● PAGE TEXT:

From: Jike Song <jike.song@intel.com>
To: Alex Williamson <alex.williamson@redhat.com>
Cc: Kirti Wankhede <kwankhede@nvidia.com>,
pbonzini@redhat.com, kraxel@redhat.com, cjia@nvidia.com,
qemu-devel@nongnu.org, kvm@vger.kernel.org, kevin.tian@intel.com,
shuai.ruan@intel.com, zhiyuan.lv@intel.com
Subject: Re: [Qemu-devel] [RFC PATCH v3 3/3] VFIO Type1 IOMMU change: to support with iommu and without iommu
Date: Thu, 05 May 2016 14:55:46 +0800 [thread overview]
Message-ID: <572AEE72.90008@intel.com> (raw)
In-Reply-To: <20160503164306.6a699fe3@t450s.home>
On 05/04/2016 06:43 AM, Alex Williamson wrote:
> On Tue, 3 May 2016 00:10:41 +0530
> Kirti Wankhede <kwankhede@nvidia.com> wrote:
>> +
>> +/*
>> + * Pin a set of guest PFNs and return their associated host PFNs for vGPU.
>> + * @vaddr [in]: array of guest PFNs
>> + * @npage [in]: count of array elements
>> + * @prot [in] : protection flags
>> + * @pfn_base[out] : array of host PFNs
>> + */
>> +int vfio_pin_pages(void *iommu_data, dma_addr_t *vaddr, long npage,
>> + int prot, dma_addr_t *pfn_base)
>> +{
>> + struct vfio_iommu *iommu = iommu_data;
>> + struct vfio_domain *domain = NULL, *domain_vgpu = NULL;
>> + int i = 0, ret = 0;
>> + long retpage;
>> + dma_addr_t remote_vaddr = 0;
>> + dma_addr_t *pfn = pfn_base;
>> + struct vfio_dma *dma;
>> +
>> + if (!iommu || !pfn_base)

● EXERCISE BRIEF:
In the VFIO patch review message, what does the comment say the @pfn_base parameter of vfio_pin_pages holds? The lines that follow were taken from a separate source unrelated to the page text.

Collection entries
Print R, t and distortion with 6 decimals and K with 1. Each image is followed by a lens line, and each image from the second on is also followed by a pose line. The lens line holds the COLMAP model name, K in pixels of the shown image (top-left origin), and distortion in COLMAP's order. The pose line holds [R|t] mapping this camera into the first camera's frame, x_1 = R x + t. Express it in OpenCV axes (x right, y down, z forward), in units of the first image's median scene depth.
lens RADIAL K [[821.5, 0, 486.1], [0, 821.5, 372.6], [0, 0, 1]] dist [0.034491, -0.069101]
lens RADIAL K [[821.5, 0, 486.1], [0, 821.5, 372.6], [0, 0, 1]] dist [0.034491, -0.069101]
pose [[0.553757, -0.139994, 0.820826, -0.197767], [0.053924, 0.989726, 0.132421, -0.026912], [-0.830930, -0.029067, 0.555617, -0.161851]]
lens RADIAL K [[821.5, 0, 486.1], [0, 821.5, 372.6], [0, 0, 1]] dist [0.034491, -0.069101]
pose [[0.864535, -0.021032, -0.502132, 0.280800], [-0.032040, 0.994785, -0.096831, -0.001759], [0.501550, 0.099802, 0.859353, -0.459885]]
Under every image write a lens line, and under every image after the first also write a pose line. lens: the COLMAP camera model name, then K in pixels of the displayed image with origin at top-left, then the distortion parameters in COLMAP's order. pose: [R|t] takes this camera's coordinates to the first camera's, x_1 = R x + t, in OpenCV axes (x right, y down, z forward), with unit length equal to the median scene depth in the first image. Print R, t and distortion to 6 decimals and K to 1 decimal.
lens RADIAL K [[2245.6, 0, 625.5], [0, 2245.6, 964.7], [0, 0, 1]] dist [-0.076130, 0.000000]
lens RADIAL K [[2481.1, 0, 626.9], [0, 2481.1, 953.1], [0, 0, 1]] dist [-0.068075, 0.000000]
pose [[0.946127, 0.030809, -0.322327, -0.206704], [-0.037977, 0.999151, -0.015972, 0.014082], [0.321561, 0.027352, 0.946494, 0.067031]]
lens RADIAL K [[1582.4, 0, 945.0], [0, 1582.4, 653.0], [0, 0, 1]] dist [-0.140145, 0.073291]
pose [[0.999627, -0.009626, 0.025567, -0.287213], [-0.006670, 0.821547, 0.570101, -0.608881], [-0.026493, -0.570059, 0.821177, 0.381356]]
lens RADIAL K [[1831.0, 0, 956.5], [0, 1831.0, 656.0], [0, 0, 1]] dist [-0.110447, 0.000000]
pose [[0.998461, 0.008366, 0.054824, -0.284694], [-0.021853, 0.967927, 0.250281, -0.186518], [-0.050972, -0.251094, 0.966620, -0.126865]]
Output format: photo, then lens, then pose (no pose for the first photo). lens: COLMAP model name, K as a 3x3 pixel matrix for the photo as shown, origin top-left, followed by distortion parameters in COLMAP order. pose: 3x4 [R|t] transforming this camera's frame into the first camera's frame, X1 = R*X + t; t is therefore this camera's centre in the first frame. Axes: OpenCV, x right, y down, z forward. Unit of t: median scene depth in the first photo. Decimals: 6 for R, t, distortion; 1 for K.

● REPLY:
An array of host PFNs.